“There’s one thing they haven’t changed, the private buryin’-plot.”
“Family?”
“Hogg’s there, all right, an’ never a parson in the countryside dared to speak to God about his soul, when they laid him there. His nephew, too, that was as black-hearted as himself. But the rest of the graves has got no headstones.”
“Slaves?”
“Them as he kept for his own service an’ killed in his tantrums. Nobody knows how many. You can see the bend of the creek where they lie, from the road, and the old willows that lean over ’em.”
“Cheerful sort of person the late Mr. Hogg seems to have been. Any relics of his trade in the house?”

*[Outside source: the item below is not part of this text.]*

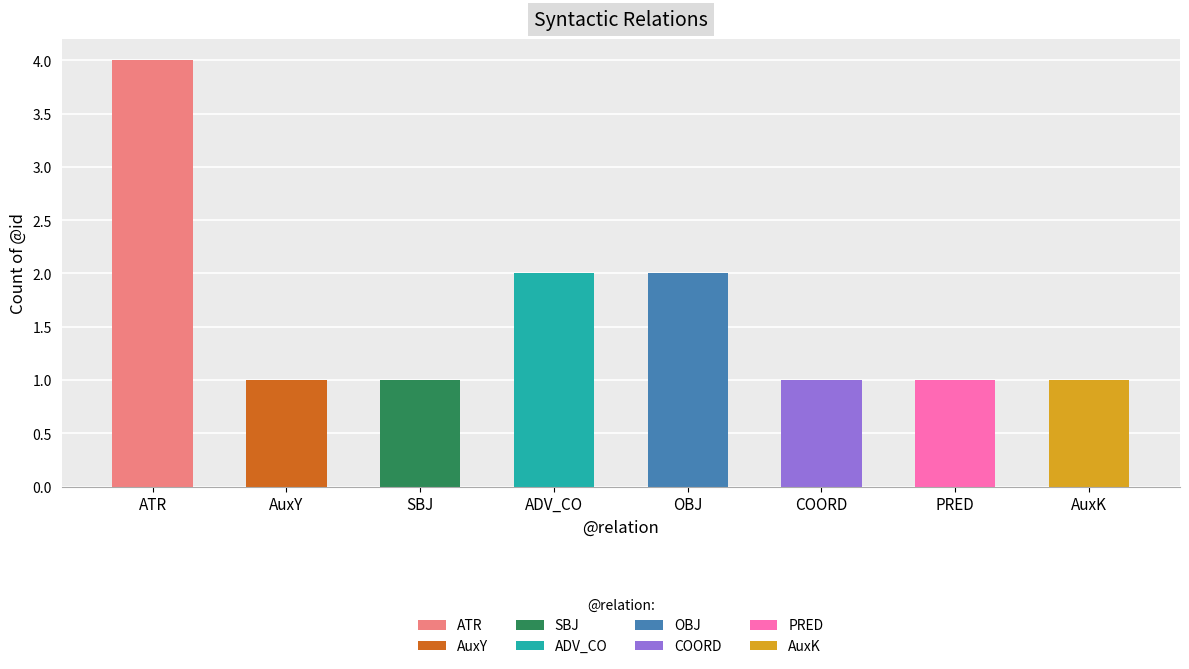

Which label corresponds to the smallest value in the chart?

AuxY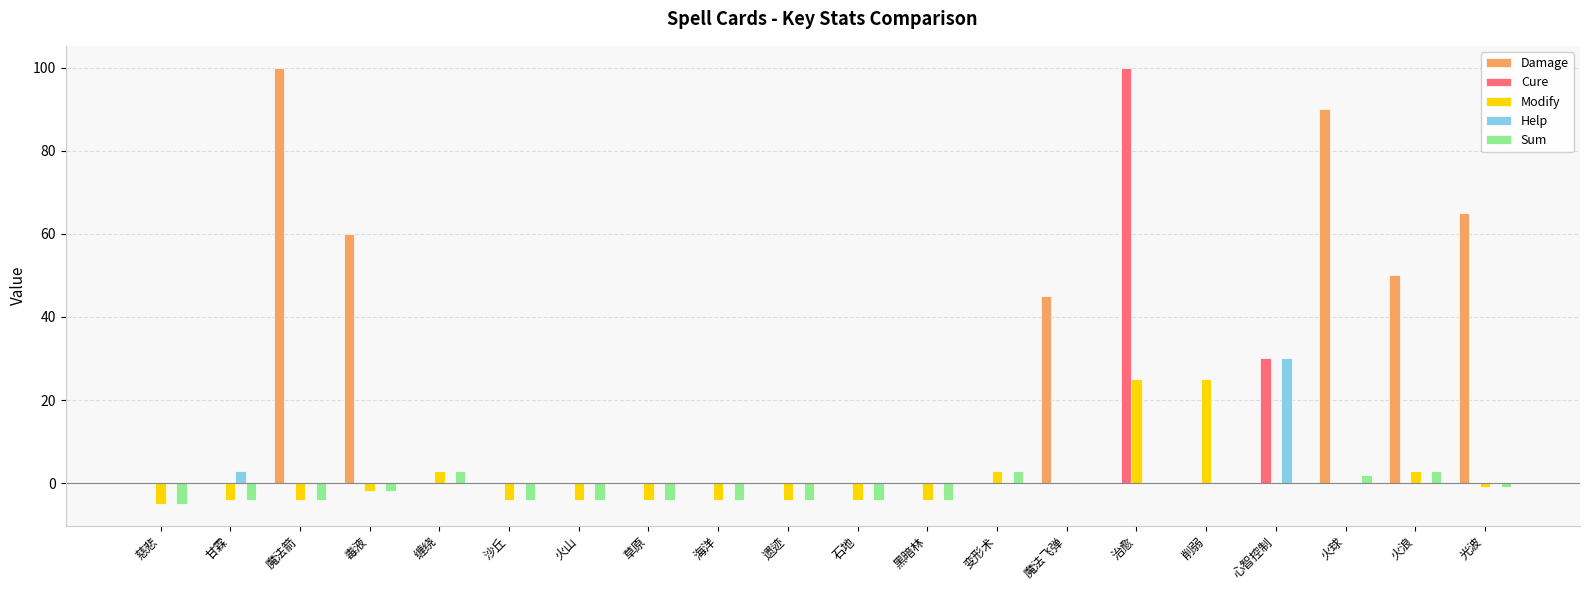

Which series changed the most between 草原 and 削弱?

Modify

“Relics? You may say so! His old pistols, and compasses, guns, nautical instruments, and the leaded whalebone whip that they used to say he slept with. They’ve got ’em hung on the walls now for ornyments. Ornyments! If they’d seen ’em as I’ve seen ’em, they’d sink the dummed things in a hundred fathom o’ clean sea.”
“Sailor Smith was cabin-boy on one of the old Hogg fleet one voyage,” explained Elder Dennett.
“God forgive me for it!” said the old man. “There they hang; and with ’em the chains and—”
“Isn’t that lamp finished yet?” demanded Kent, turning sharply upon Elder Dennett.